## Written task 1
Do statements (a), (b) and (c) agree with the passage on Italy's football team below? For each, answer yes or no and quote the deciding words of the passage. (a) Pirlo's play recalls Brazil's Carlos Valderrama. (b) Juventus is implicated in a domestic corruption scandal. (c) The writer sees the scandal's timing as a coincidence.
## Written task 2
Can you return, word for word, the stretch of the passage on Italy's football team from "The interest doesn’t" to "but intrusive press."?
## Written task 3
Could you resume the passage on Italy's football team and carry it on from the point where it stops?

## Source document
+ + + + +
This Italy, however, is no longer content to sit and wait. They hunt for the ball, they hunt in packs, and when they get the ball they pass it quickly and incisively within those packs – the flicks, one-twos, clever movement and sheer exhilaration they exhibited was, in that most hoary of footballing clichés, ‘just like watching Brazil’. Watching a 33 year old Pirlo and his telepathic understanding of position nicking the ball from a perspiring German toe before executing yet another inch perfect outside- footed mid-range pass into the path of a scurrying and determined Italian attacker will live on as the enduring image of this tournament, and him the player of the tournament, in a way that recalls Colombia’s Carlos Valderrama at his absolute best.
The interest doesn’t end there. Once more, an Italian team has honed itself into a lethal weapon against the backdrop of a domestic corruption scandal, with Juventus again implicated. This does not strike me as coincidence. Italy are perennial contenders at any major tournament, but with that comes an incredible pressure of domestic expectation. England’s limp quarter-final exit would see an Italian coach sacked, regardless of the quality of the opposition or the personnel available to him. Anything less than a semi-final is a failure and prompts a national inquest from a passionate but intrusive press.
+ + + + +
## Stored data
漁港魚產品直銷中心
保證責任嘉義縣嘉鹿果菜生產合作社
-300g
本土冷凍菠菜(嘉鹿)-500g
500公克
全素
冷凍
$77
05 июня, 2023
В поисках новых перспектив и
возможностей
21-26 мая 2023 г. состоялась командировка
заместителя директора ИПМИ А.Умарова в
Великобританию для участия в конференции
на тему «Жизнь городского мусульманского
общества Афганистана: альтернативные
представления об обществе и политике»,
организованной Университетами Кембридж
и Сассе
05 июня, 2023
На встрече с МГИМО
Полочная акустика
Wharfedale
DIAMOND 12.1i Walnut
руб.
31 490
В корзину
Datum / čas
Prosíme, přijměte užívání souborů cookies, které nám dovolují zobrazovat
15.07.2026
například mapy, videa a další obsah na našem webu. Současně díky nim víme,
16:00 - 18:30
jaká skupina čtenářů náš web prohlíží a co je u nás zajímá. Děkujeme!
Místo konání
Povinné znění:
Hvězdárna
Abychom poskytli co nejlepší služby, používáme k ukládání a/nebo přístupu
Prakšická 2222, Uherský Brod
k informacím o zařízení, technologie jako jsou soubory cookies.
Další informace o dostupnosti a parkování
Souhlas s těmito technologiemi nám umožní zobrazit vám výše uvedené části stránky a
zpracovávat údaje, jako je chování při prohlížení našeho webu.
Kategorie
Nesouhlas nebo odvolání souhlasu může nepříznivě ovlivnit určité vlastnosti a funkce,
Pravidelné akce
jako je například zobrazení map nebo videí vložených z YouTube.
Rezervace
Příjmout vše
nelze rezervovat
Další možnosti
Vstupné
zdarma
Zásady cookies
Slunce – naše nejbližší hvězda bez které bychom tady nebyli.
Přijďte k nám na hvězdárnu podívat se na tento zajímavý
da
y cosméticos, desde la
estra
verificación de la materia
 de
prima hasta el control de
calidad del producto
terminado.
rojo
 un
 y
+ + + + +
## Written answer 1
(a) No: "in a way that recalls Colombia’s Carlos Valderrama at his absolute best"
(b) Yes: "against the backdrop of a domestic corruption scandal, with Juventus again implicated"
(c) No: "This does not strike me as coincidence."

## Written answer 2
The interest doesn’t end there. Once more, an Italian team has honed itself into a lethal weapon against the backdrop of a domestic corruption scandal, with Juventus again implicated. This does not strike me as coincidence. Italy are perennial contenders at any major tournament, but with that comes an incredible pressure of domestic expectation. England’s limp quarter-final exit would see an Italian coach sacked, regardless of the quality of the opposition or the personnel available to him. Anything less than a semi-final is a failure and prompts a national inquest from a passionate but intrusive press.

## Written answer 3
This time, though, the nation again has bigger footballing issues on its mind. It is impossible to expect the best of players given such apparently unfavourable conditions, yet, paradoxically, those conditions force the team into a ‘bond or bust’ mentality, while simultaneously removing that often crippling pressure of expectation. The team has no choice but to stand together against outsiders, knowing also that, just for once, they will not come home as poster-boys for failure if they don’t impress in the latter stages. Like in the 2006 World Cup, the scandal has enabled a group of very talented players with a strong team ethic to concentrate on the primary aim of winning football matches, an aim they have striven for very impressively so far.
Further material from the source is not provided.